Two-Minute Memoir

Summer Fedora

By Suzanne M. Royer

summerfedoraHe seemed nice enough from his profile—college degree, a good-paying union job doing skilled work, loved to travel, and in one of his photos he was wearing a jaunty summer fedora, sitting in a lounge chair in a garden and holding a glass of wine—so we met.

We met at Panera, one of my regular choices. You can just get a cup of coffee or tea, blend in with the Moms with young kids and the elderly couples. And, alone with your coffee, you don’t look out of place if your companion doesn’t show.

I had gotten the idea he had two children, or was it three? It came up in the profile questions he’d answered, and there was that photo captioned “me and my youngest daughter.” We had exchanged email addresses, something that I prefer not to do until I’ve met someone in person. My email address contains my last name, the key to unlocking all sorts of personal information. His was Dadov8 . . . was his last name Davidov? Davidoff? Was he Jewish? Was he possibly a Dad of eight?

So we chatted about his job – night work but it paid well. His kids live in a different town and he drives there and back to get them for weekends. A subsequent relationship recently ended —a relationship with a different woman and her kids. But he’s still sharing a small house in the suburbs with them because they signed a lease together, and who has the money to move out before the lease is up? He’s lonely, not angry, but he can’t understand why she would rather be on her own than with him. He keeps to his bedroom.

So I asked him: How many kids do you have? “Eight,” he said, “from three marriages.” Two in their thirties live in the middle of the country and he’s estranged from them. Maybe it was his ex-wife’s doing. Three from his second marriage—they live in Florida. That ex-wife was an alcoholic. He loved her so much. Three kids from his third marriage. The third ex-wife was much younger than he, and she got pregnant, so he did the respectable thing and married her.

How do people become estranged from their blood relatives? It’s not just Dadov8 and his oldest kids. A friend of mine, his father and uncle haven’t spoken to each other in maybe 20 years.

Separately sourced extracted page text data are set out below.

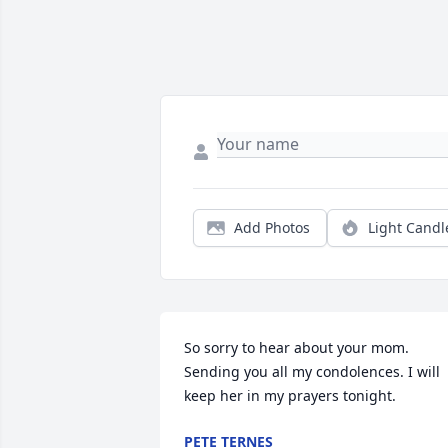
Add Photos
Light Candl
So sorry to hear about your mom. 
Sending you all my condolences. I will 
keep her in my prayers tonight.
PETE TERNES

They apparently don’t speak about each other, either. No second-hand news. And my sister’s classmate from California, from a very educated family—doctors, a librarian, an engineer and such—one of the four adult children checked out years ago. I know them pretty well. I don’t think there is some unspoken childhood trauma.

People just check-out of their familial relationship? Really? No matter what hurt or grudge or annoying behavior, they are willing to miss the births, the deaths, the opportunity to reminisce, to say goodbye, to say I love you? How does this not eat away at them every day? Is it a coping strategy, to not get hurt, feel pain, lose control?

The seemingly nice guy in the summer fedora, we didn’t meet again. Never heard from him. Maybe he sensed my reticence without me saying anything. Maybe something in our conversation made him reflect on other things he needed to figure out first, before trying to start yet another relationship.

Copyright © 2015, Suzanne M. Royer

MsSRoyerSue Royer is an enthusiastic and highly-skilled local dancer; she is also known in some circles—and by this editor—as a very good blog-post writer.

4 Responses to Two-Minute Memoir

  1. Florence Newman says:

    I like the way you reveal the situation (online dating) without having to state it explicitly. Equally skillful is how the reluctance to reveal your real name to strangers leads smoothly into Fedora’s screen name, “Dadov8,” which at first seems a comic speculation (“Could he be a dad of eight?”) but then becomes the central irony of the story: that he has fathered eight children but has relationships with few of them or their mothers. Fedora is a “dad of eight” in screen name only and, as you indicate, in no position to start more so-called relationships. A pleasure to read!

  2. Sue Royer says:

    Thank you, Flo! I appreciate your generous feedback.

  3. dennis myers says:

    How is it we so easily walk away, pretend that those things that once proved essential to live now exist no more? As though we continue and even pretend to thrive without oxygen. But how tragic too that Dadov8 carries a trace reminder of those fossils in his assumed name.

    A brilliantly written memoir, Sue. … or should I say SueovLetters?

  4. Sue Royer says:

    Thank you, Dennis. I’ve been enjoying your haikus.